“L’impianto non ha ragione di essere realizzato”
Legambiente sull'impianto di trattamento e lavorazione dei rifiuti allo studio a Solbiate Olona
Riceviamo e pubblichiamo
Il progetto di un megaimpianto di trattamento e lavorazione dei rifiuti che è in studio di fattibilità nell’area del comune di Solbiate Olona non ha ragioni per essere realizzato.
La nostra opposizione è di due ordini: territoriale e di tipo tecnologico e scientifico.
Nel merito della valutazione di scelta della localizzazione siamo assolutamente contrari perché un carico ulteriore sulla qualità della vita della nostra zona, che è a pericolosi livelli di sopportazione, è intollerabile. Il progetto di portare a soli otto chilometri di distanza dall’inceneritore ACCAM di Borsano la stessa quantità di rifiuti lì smaltiti non può essere caricato ulteriormente sugli abitanti. Ricordiamo che per tale impianto non è stato eseguito un adeguato studio di compatibilità ambientale.

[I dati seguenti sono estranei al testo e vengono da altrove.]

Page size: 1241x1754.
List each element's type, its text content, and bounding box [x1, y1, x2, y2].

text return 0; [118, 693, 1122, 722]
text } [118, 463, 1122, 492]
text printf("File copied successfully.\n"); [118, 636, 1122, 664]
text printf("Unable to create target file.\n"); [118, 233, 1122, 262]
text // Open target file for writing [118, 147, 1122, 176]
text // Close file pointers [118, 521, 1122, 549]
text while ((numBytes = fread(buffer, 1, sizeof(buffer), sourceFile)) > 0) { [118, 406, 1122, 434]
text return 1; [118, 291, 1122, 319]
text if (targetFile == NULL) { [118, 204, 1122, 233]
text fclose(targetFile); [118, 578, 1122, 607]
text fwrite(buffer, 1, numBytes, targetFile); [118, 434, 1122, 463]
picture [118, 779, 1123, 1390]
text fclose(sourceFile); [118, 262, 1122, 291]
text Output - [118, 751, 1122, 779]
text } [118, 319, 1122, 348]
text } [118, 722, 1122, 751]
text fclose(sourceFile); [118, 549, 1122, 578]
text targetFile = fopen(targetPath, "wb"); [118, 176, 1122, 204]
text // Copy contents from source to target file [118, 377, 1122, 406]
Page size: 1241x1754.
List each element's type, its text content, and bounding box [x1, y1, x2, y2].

Anche se l’ARPA, attraverso un analisi dettagliata delle sostanze inquinanti, ancora non ci dice le perché a Busto Arsizio si respiri la peggiore aria lombarda, siamo nel giusto se si afferma che sono in larga maggioranza le emissioni dei numerosi autocarri a inquinare, autocarri che a decine intasano la circolazione locale. Siamo stupefatti che il tutore della salute, nella figura del sindaco di Solbiate, immagini che sulla provinciale dove sta per sorgere l’ennesimo centro commerciale da lui autorizzato, sia possibile congestionare ad oltranza la circolazione.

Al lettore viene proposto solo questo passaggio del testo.